The menu is packed with Vietnamese dishes, including many vegetarian options, including appetizers like crispy vegetarian spring rolls with tofu, mung beans, glass noodles, and mushrooms, served with sweet and spicy dipping sauce, lettuce, and fresh herbs to wrap. Their mains include lightly fried bean curd sautéed with broccoli, peas, mushrooms, Napa cabbage, tomatoes, and onions; crispy seitan with water spinach, onions, and Asian basil; and bun, vermicelli, lettuce, cucumber, fresh herbs, and roasted peanuts topped with crispy vegetarian spring rolls.
The restaurant uses the freshest ingredients, sourcing them daily, and the kitchen team cooks each dish the same day.
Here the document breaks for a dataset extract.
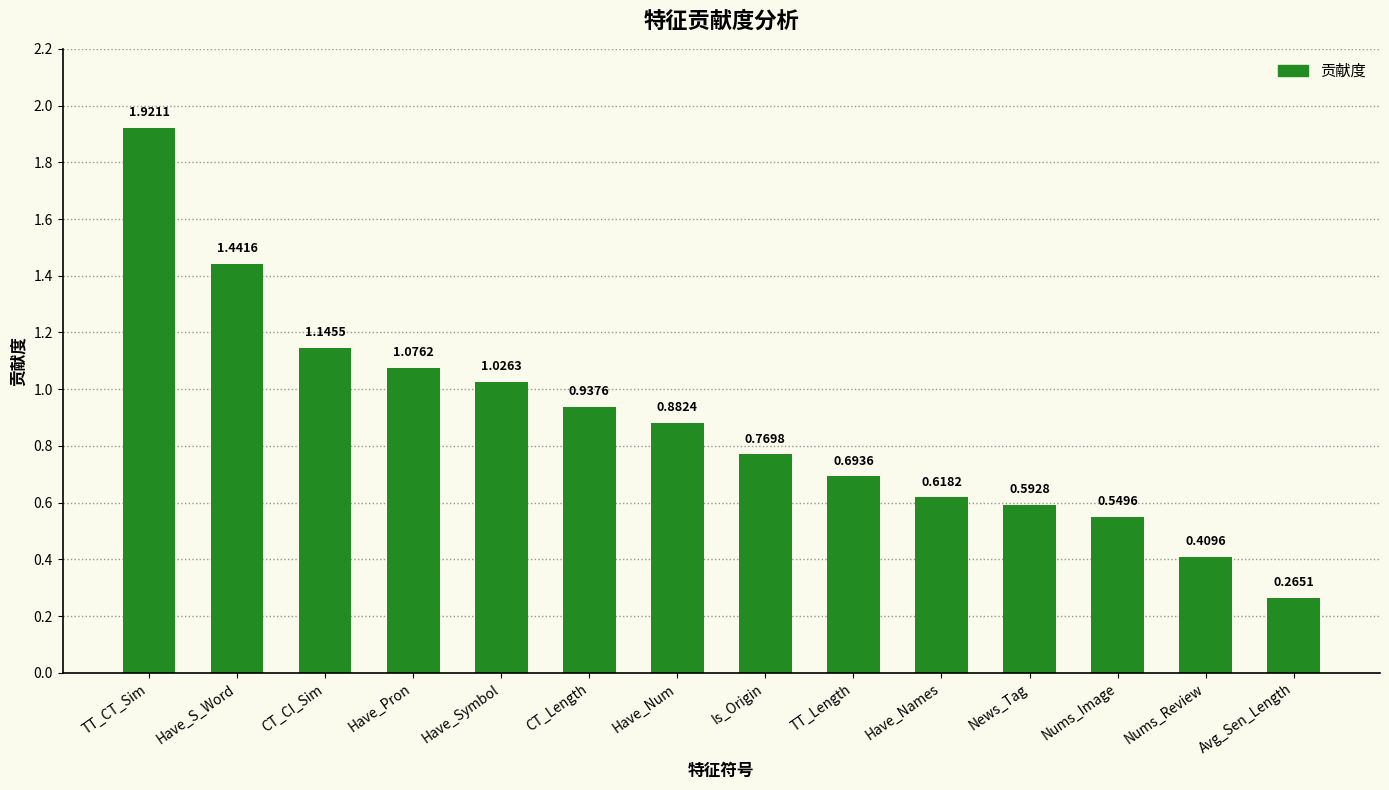

What is the sum of the values at Have_Symbol and TT_CT_Sim?

2.9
There’s no antibiotics, hormones, or GMOs in the poultry and the beef is pasture raised and grain finished. Also, none of the dishes come with rice, so if you do want rice, you will have to order it as a side.
Each dish tastes like home cooking, whether it be appetizers (such as spicy crispy chicken wings; fresh summer rolls with lemongrass tofu, lettuce, cucumber, herbs, bean sprouts, and vermicelli, served with peanut dipping sauce; and grilled marinated chicken on a skewer with sesame seeds and peanut dipping sauce), salads (such as shrimp papaya salad with fresh green papaya, carrots, fresh herbs, Asian chili paste, peanuts, and lime served with shrimp chips), or mains (such as pho, bánh mi, and bun).
The bar is well stocked with beer, wine, and cocktails like the Mekong Margarita (Sauza Conmemorativo, Malibu Rum, triple sec, pineapple, and lime juice), Mekong Breeze (Maker’s Mark, Canton Ginger liqueur, tea, and simple syrup), Lychee Martini (Kettle One, lychee juice, and a dash of Crème de Cassis), and Mekong White Russian (Stoli Vanil, Toby’s Estate espresso, and condensed milk).
During our most recent visit for a late lunch, we were sat at a sundrenched table next to a window and were treated to lightning fast service as we are accustomed to at Mekong BK.
We ordered bánh mi, which is a Vietnamese baguette sandwich with roasted pork, pâté, scallion, cucumber, cilantro, pickled carrots, radish, and jalapeño. We also got bun, which is topped with crispy Vietnamese spring rolls and served with vermicelli, lettuce, pickled carrots and radish, bean sprouts, fresh herbs, and peanuts. We didn’t order appetizers because the portions are so generous.
Each ingredient is flawless from the pungent and tangy nước chấm to the perfectly crisp spring rolls to the warm toasted crushed peanuts, creating a superlative synergy. We complemented our meals with authentic and expertly made ice tea lemonade. Each bite is a multi-sensory trip to Vietnam that keeps us (and soon, you!) coming back month after month.